Transatlantic Attraction - The Story Continues

It’s a frequent story seeing double-digit frequency growth over a few years in an emergent aviation market, with low-cost carriers securing a larger market share as they open new city pairs. So, here is another one of those stories; except it’s from Western Europe to the United States of America; hardly emergent in aviation terms. Or is it?

Summer 2017 will see over 200,000 scheduled flights in the market and some 55 million scheduled seats, representing an impressive 14% growth over two summer seasons. Quite a large part of that growth has come from the emergent long-haul low-cost sector, but even today despite what looks like being close to a three-fold increase in frequency over two years, LCCs only account for around 4% frequency share.

The UK market, with its geographic advantage, has for many years been the largest Western European country pair with over 60,000 scheduled flights planned in summer 2017; twice as many as the second largest country market and three times as many as third-placed France. Indeed, with the notable exceptions of Belgium and Norway, every Western European country market will see double-digit growth from 2015 through to 2017. In fact, some country markets such as Portugal and Finland will see nearly double the frequency although off relatively small bases in both cases.

So, what seems to be driving such growth in a very mature market, especially as economic activity remains moderate at best?

Aircraft technology is a major part of the answer. Increasing B787 deliveries to European carriers have opened new markets for legacy carriers such as British Airways to Austin and New Orleans whilst the combination of those aircraft and low-cost operators such as Norwegian have added new market pairs such as London Gatwick – Ft Lauderdale.

Strategic developments have also played a part in those frequency increases. Virgin Atlantic is refocussing its network towards the United States as the Delta Air Line’s relationship develops. Aer Lingus is exploiting its US pre-clearance benefits at Dublin and adding valuable secondary market services whilst expanding to Florida. Furthermore, TAP Air Portugal is seeking to reduce its over-reliance on Brazil as its major source of longer-haul revenues.
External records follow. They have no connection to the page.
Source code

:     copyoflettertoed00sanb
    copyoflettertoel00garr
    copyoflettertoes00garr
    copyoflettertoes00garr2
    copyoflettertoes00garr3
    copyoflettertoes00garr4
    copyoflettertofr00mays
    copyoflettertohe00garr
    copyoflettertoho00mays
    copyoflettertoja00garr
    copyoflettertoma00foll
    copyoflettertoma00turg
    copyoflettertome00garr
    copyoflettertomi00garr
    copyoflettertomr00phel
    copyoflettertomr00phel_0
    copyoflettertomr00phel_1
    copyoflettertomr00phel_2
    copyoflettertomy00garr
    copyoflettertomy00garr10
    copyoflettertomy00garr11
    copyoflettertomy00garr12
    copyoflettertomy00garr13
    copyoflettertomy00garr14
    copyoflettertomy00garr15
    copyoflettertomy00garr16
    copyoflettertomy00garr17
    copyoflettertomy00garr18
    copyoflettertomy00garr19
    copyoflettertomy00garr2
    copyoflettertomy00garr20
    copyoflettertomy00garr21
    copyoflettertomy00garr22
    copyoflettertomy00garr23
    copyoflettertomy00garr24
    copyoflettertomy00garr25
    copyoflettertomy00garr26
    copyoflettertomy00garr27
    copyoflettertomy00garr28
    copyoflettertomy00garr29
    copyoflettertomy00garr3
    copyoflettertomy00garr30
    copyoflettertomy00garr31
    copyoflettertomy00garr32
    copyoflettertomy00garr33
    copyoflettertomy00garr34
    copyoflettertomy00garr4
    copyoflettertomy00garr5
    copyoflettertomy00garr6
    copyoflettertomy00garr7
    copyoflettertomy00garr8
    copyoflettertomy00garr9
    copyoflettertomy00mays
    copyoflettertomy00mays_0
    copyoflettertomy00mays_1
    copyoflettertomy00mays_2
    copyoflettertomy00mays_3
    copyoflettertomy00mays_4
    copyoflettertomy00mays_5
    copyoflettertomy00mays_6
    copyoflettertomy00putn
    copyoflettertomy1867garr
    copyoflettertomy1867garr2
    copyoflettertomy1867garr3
Interestingly, nearly all the capacity growth has been supplied by European carriers. United Airlines has less frequency scheduled for Summer 2017, American Airlines a similar level to the previous year and only Delta Air Lines has any planned frequency growth; even then, it’s only a cautious 4%. Perhaps network opportunities and the need to catch up with overseas airline services in the Pacific and Asian markets are where management efforts are currently focussed for the US carriers.

Low-cost self-connecting passengers are also aiding growth with Wow Airlines building an extensive connecting hub in Reykjavik alongside the already-established Icelandair operation. Indeed, Iceland has seen a 75% increase in frequency over the last two summer seasons to the United States and now has more scheduled flights than markets such as Switzerland.     

Such rapid growth in frequency and a similar 16% increase in capacity will need to be reflected in similar levels of traffic growth if returns are going to match the levels seen in recent years. With consumer confidence perhaps not quite as strong as last year, that may be a challenge in some markets and only time will tell on that front. But what we can probably expect are some very competitive fares from all airlines next summer as the transatlantic market warms up with the seasons.